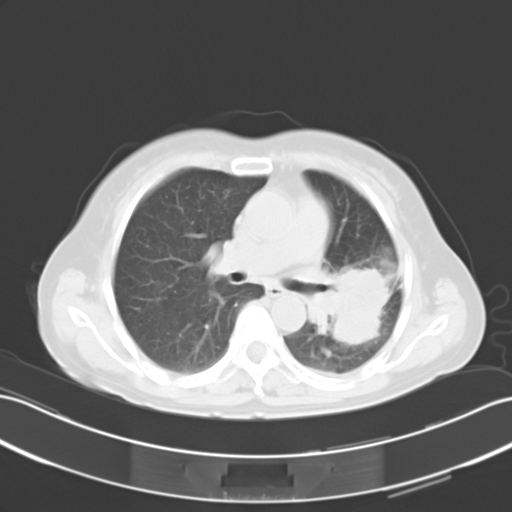
Chest CT, one axial slice; lung window (W 1500 / L -600 HU); 10 mm slice thickness; 512 × 512 image matrix, field of view 353 × 353 mm. Patient: female, 54 years. Case-level facts recorded for this patient, not image findings: clinical TNM (as recorded): T3 N1 M0.
Structures marked on this image (rectangle marked by the reading radiologist):
- lung tumour (recorded histology: adenocarcinoma): bounding box <307,259,388,348> (left, top, right, bottom; pixels)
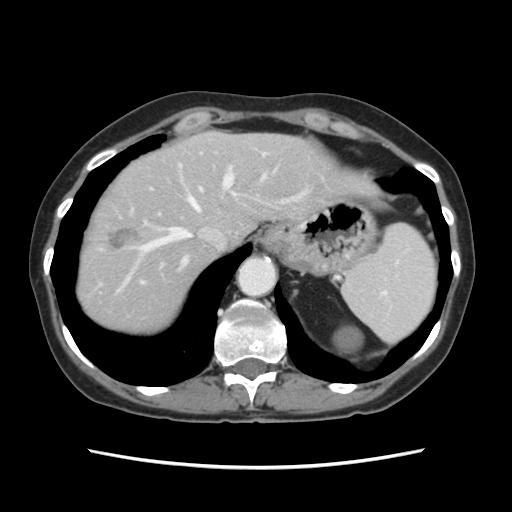
Contrast-enhanced abdominal CT, one axial slice. Position 97 of 120 along the scan axis. Soft-tissue window (W 400 / L 40 HU). 2.5 mm slice thickness. 512 × 512 image matrix, field of view 330 × 330 mm. Case-level facts recorded for this patient, not image findings: patient: female, age 48 years at operation; diagnosis: colorectal cancer liver metastases, imaged before liver resection; multiple liver metastases: no; largest metastasis: 2.5 cm; chemotherapy before resection: yes.
Outlined on this slice (manually delineated by an expert):
- hepatic veins: bounding box <119,167,265,291> (left, top, right, bottom; pixels)
- liver: <78,132,362,333>
- planned liver remnant (the part of the liver to remain after resection): <141,132,360,270>
- portal vein (with intrahepatic branches): <141,153,266,283>
- liver metastasis: <110,229,138,250>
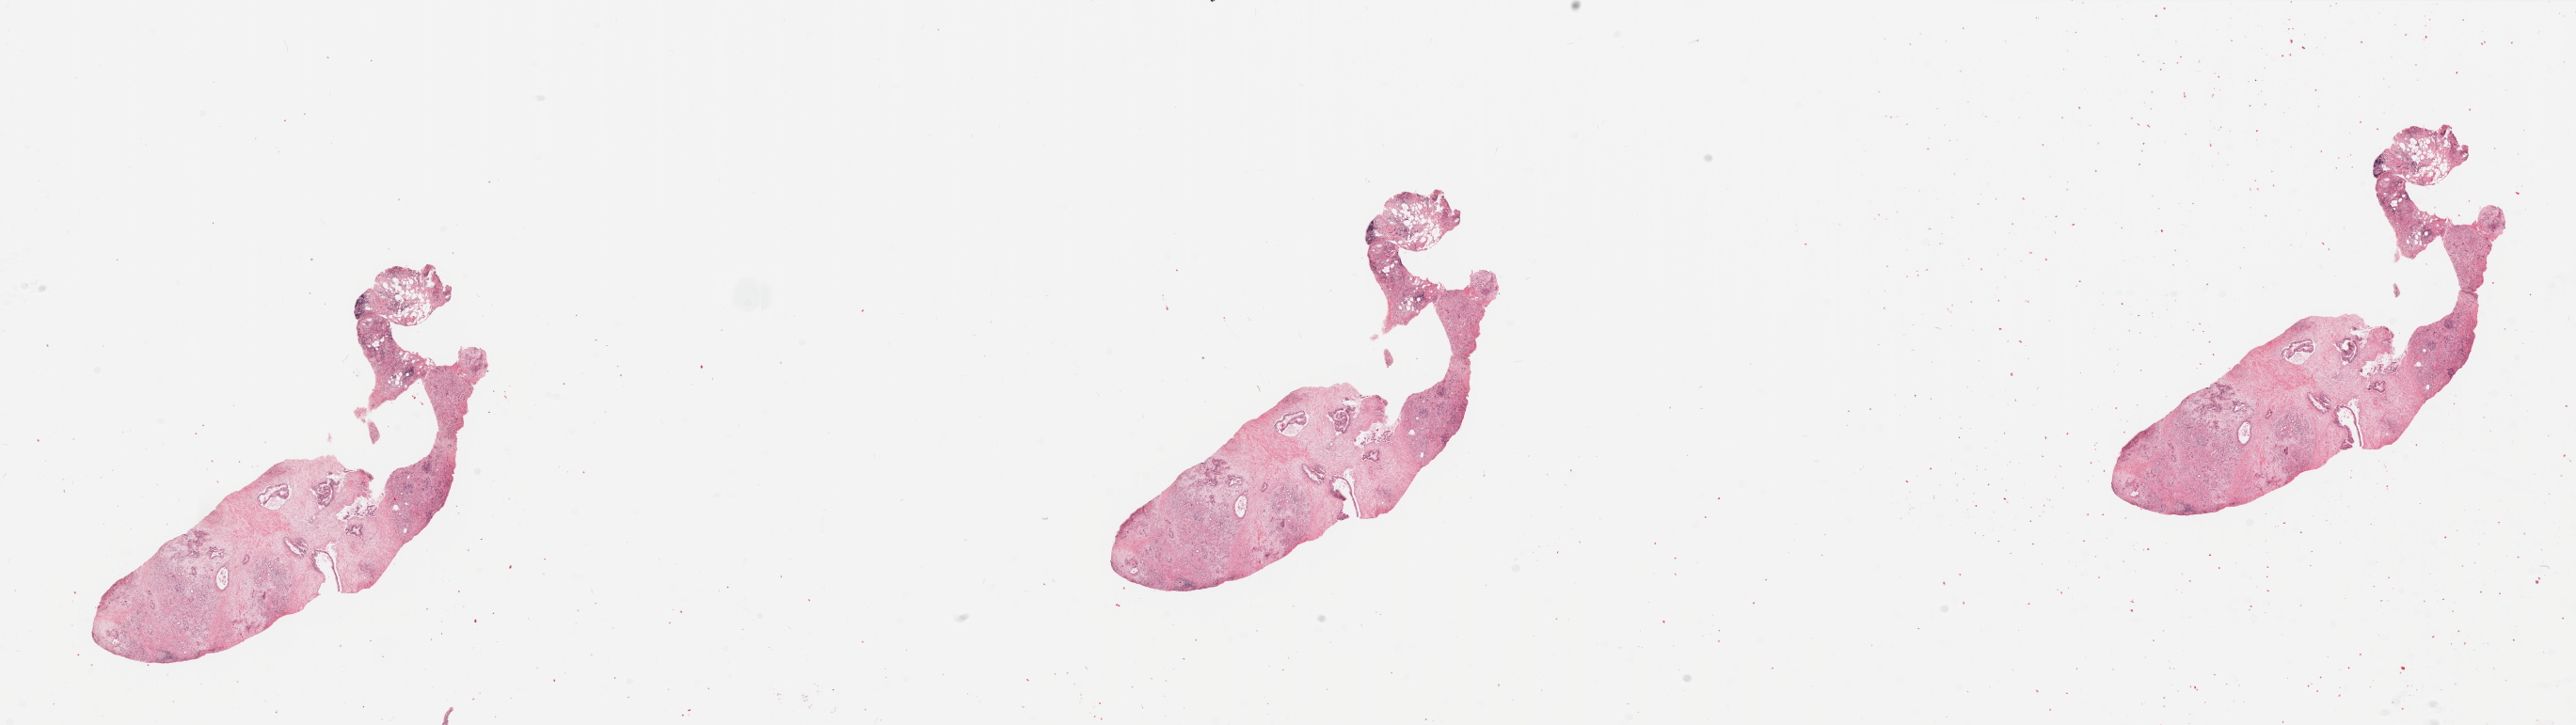
Whole-slide histology image, H&E — a low-resolution overview of the entire scanned area, about 43.3 x 12.2 mm, tumour tissue sample, pancreas. Patient: female, age 77 years. Histologic grade: G2 (moderately differentiated).
• diagnosis: Infiltrating duct carcinoma, NOS
• primary tumour site (as recorded): head
• AJCC pathologic stage: IIB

◆ Work instructions
From the listing, extract all text exactly as given and drop any picture.

◆ Reply to the task
Chest CT, one axial slice; lung window (W 1500 / L -600 HU); 10 mm slice thickness; 512 × 512 image matrix, field of view 353 × 353 mm. Patient: female, 54 years. Case-level facts recorded for this patient, not image findings: clinical TNM (as recorded): T3 N1 M0.
Structures marked on this image (rectangle marked by the reading radiologist):
- lung tumour (recorded histology: adenocarcinoma): bounding box <307,259,388,348> (left, top, right, bottom; pixels)
Contrast-enhanced abdominal CT, one axial slice. Position 97 of 120 along the scan axis. Soft-tissue window (W 400 / L 40 HU). 2.5 mm slice thickness. 512 × 512 image matrix, field of view 330 × 330 mm. Case-level facts recorded for this patient, not image findings: patient: female, age 48 years at operation; diagnosis: colorectal cancer liver metastases, imaged before liver resection; multiple liver metastases: no; largest metastasis: 2.5 cm; chemotherapy before resection: yes.
Outlined on this slice (manually delineated by an expert):
- hepatic veins: bounding box <119,167,265,291> (left, top, right, bottom; pixels)
- liver: <78,132,362,333>
- planned liver remnant (the part of the liver to remain after resection): <141,132,360,270>
- portal vein (with intrahepatic branches): <141,153,266,283>
- liver metastasis: <110,229,138,250>
Whole-slide histology image, H&E — a low-resolution overview of the entire scanned area, about 43.3 x 12.2 mm, tumour tissue sample, pancreas. Patient: female, age 77 years. Histologic grade: G2 (moderately differentiated).
• diagnosis: Infiltrating duct carcinoma, NOS
• primary tumour site (as recorded): head
• AJCC pathologic stage: IIB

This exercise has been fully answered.